Friday, September 14, 2012

Quantitative Appeasing. Bernanke's big bet on the Phillips Curve.

Most disturbing in the Federal Reserve's release is this language, " to support a stronger economic recovery and to help ensure that inflation, over time, is at the rate most consistent with its dual mandate, the Committee agreed today to increase policy accommodation by purchasing additional agency mortgage-backed securities at a pace of $40 billion per month."
When did the Federal Reserve have a mandate to ensure inflation? They apparently decided on their own, in January of 2012. "The Committee judges that inflation at the rate of 2 percent, as measured by the annual change in the price index for personal consumption expenditures, is most consistent over the longer run with the Federal Reserve's statutory mandate."  Article
This seems to be new territory.  A subtle but real self altered mandate from the Fed.  I object.  Pegging rates at zero, and attempting to establish a 2% inflation rate, is like trying to steal 2% of every saved dollar. Additionally, this 2% most assuredly removes fuel and food costs.  Looks like a planned robbery.

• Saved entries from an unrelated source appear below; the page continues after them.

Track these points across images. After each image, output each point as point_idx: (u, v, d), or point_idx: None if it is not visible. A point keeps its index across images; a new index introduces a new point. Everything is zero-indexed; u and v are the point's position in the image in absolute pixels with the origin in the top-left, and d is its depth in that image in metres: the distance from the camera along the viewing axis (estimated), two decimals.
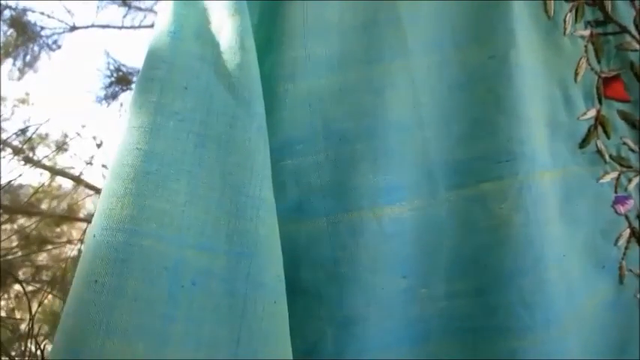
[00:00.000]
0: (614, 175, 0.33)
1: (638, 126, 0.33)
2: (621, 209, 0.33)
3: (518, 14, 0.32)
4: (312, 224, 0.30)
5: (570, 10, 0.33)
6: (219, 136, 0.26)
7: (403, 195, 0.30)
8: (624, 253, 0.34)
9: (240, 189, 0.25)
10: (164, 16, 0.28)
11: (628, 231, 0.34)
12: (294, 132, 0.30)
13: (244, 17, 0.28)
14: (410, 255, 0.30)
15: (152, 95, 0.26)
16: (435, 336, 0.30)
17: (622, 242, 0.34)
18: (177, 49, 0.27)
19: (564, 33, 0.33)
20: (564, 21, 0.33)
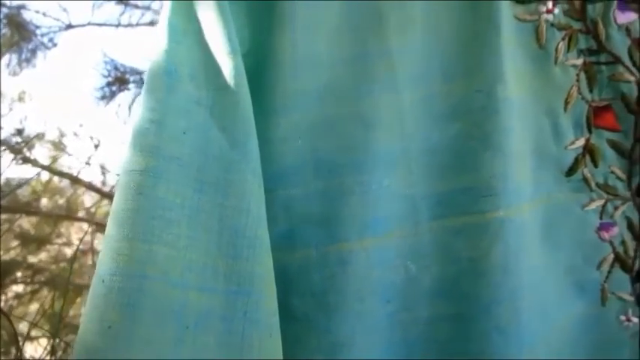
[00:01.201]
0: (600, 202, 0.34)
1: (627, 155, 0.33)
2: (605, 235, 0.34)
3: (507, 45, 0.32)
4: (302, 253, 0.32)
5: (563, 39, 0.33)
6: (217, 181, 0.28)
7: (389, 226, 0.32)
8: (607, 277, 0.35)
9: (237, 231, 0.27)
10: (159, 52, 0.29)
11: (612, 256, 0.34)
12: (285, 163, 0.32)
13: (237, 57, 0.29)
14: (394, 281, 0.32)
15: (152, 138, 0.27)
16: (417, 357, 0.32)
17: (605, 267, 0.35)
18: (175, 91, 0.28)
19: (555, 62, 0.33)
20: (556, 49, 0.33)
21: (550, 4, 0.32)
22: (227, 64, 0.29)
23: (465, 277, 0.31)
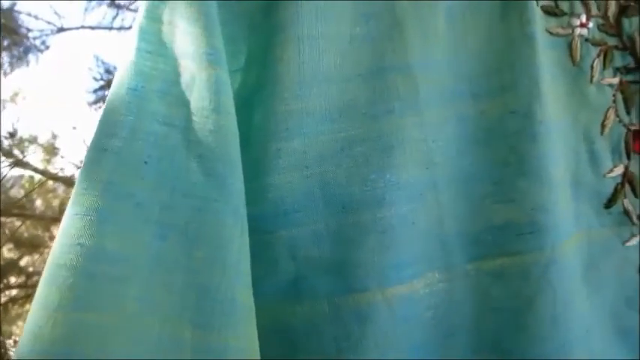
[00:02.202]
0: None
1: None
2: None
3: (542, 60, 0.28)
4: (310, 307, 0.26)
5: (598, 56, 0.29)
6: (185, 225, 0.22)
7: (415, 271, 0.27)
8: None
9: (207, 292, 0.21)
10: (124, 69, 0.24)
11: None
12: (289, 198, 0.26)
13: (221, 71, 0.24)
14: (424, 339, 0.26)
15: (103, 172, 0.21)
16: None
17: None
18: (139, 111, 0.23)
19: (591, 81, 0.29)
20: (591, 67, 0.29)
21: (584, 18, 0.29)
22: (207, 77, 0.23)
23: (506, 330, 0.26)
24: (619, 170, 0.30)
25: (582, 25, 0.29)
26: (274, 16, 0.26)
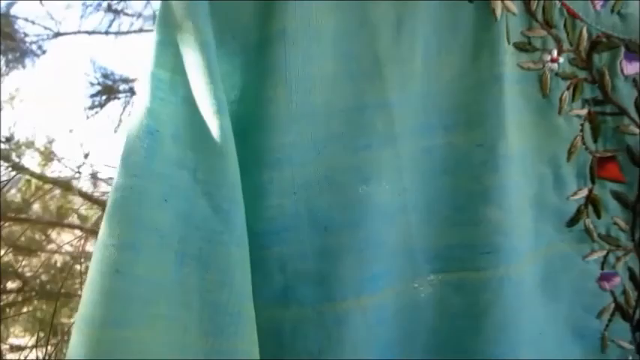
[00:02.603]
0: (602, 253, 0.33)
1: (631, 207, 0.33)
2: (607, 285, 0.34)
3: (509, 95, 0.30)
4: (297, 312, 0.31)
5: (568, 88, 0.31)
6: (198, 253, 0.26)
7: (386, 281, 0.31)
8: (607, 325, 0.34)
9: (218, 307, 0.26)
10: (141, 112, 0.28)
11: (612, 305, 0.34)
12: (280, 219, 0.31)
13: (224, 118, 0.28)
14: (391, 341, 0.31)
15: (131, 207, 0.26)
16: None
17: (605, 315, 0.34)
18: (156, 153, 0.27)
19: (560, 112, 0.32)
20: (560, 99, 0.31)
21: (555, 53, 0.31)
22: (214, 123, 0.27)
23: (463, 333, 0.31)
24: (583, 193, 0.33)
25: (553, 60, 0.31)
26: (265, 58, 0.30)
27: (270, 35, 0.29)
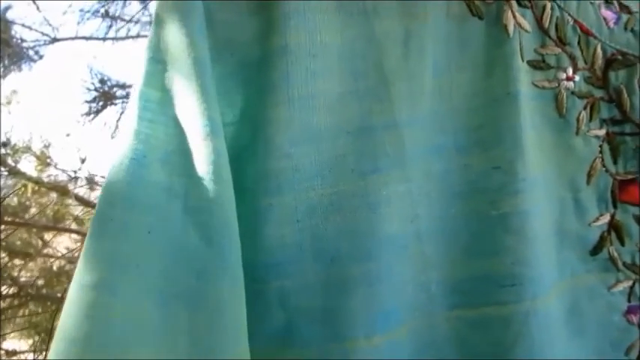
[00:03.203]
0: (628, 283, 0.31)
1: None
2: (634, 319, 0.31)
3: (526, 115, 0.29)
4: (300, 353, 0.28)
5: (584, 108, 0.30)
6: (187, 292, 0.23)
7: (400, 318, 0.28)
8: None
9: (209, 352, 0.23)
10: (127, 136, 0.25)
11: None
12: (280, 251, 0.28)
13: (218, 141, 0.25)
14: None
15: (109, 241, 0.23)
16: None
17: (634, 352, 0.31)
18: (142, 180, 0.24)
19: (577, 132, 0.30)
20: (577, 119, 0.30)
21: (570, 71, 0.29)
22: (207, 147, 0.25)
23: None
24: (605, 219, 0.31)
25: (569, 79, 0.30)
26: (266, 75, 0.28)
27: (271, 52, 0.28)
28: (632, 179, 0.30)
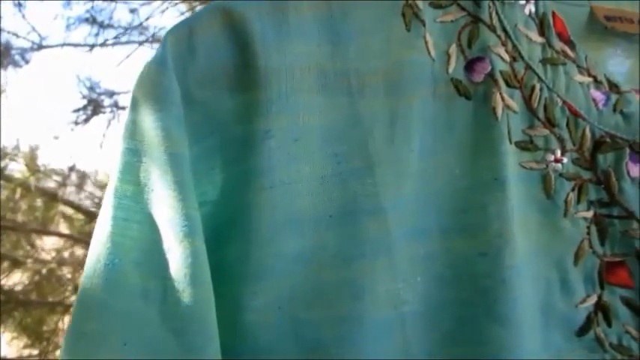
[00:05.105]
0: None
1: None
2: None
3: (513, 197, 0.28)
4: None
5: (572, 190, 0.29)
6: None
7: None
8: None
9: None
10: (100, 240, 0.25)
11: None
12: (263, 337, 0.27)
13: (197, 241, 0.24)
14: None
15: (84, 357, 0.22)
16: None
17: None
18: (115, 289, 0.24)
19: (565, 215, 0.30)
20: (565, 202, 0.29)
21: (559, 153, 0.29)
22: (184, 248, 0.24)
23: None
24: (592, 300, 0.30)
25: (557, 161, 0.29)
26: (247, 159, 0.27)
27: (253, 135, 0.27)
28: (620, 262, 0.30)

In 1977, the Federal Reserve dual mandate was, "The Board of Governors of the Federal Reserve System and the Federal Open Market Committee shall maintain long run growth of the monetary and credit aggregates commensurate with the economy's long run potential to increase production, so as to promote effectively the goals of maximum employment, stable prices and moderate long-term interest rates." Article No mention of ensuring inflation here. In fact, just a few years earlier, Arthur Burns imposed wage and price controls with a 4% inflation rate.